Count the lines in the items below that contain the string "percentage", matching case exactly. Reply with the number alone.
#### Data supplied
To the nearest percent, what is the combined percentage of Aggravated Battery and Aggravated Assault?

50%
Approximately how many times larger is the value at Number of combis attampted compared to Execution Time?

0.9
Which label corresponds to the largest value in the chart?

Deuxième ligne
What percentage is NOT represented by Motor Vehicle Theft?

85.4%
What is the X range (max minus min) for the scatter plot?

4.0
########
#### Data supplied
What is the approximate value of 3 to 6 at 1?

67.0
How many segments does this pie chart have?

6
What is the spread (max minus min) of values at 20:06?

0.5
########
• **Written response**:
2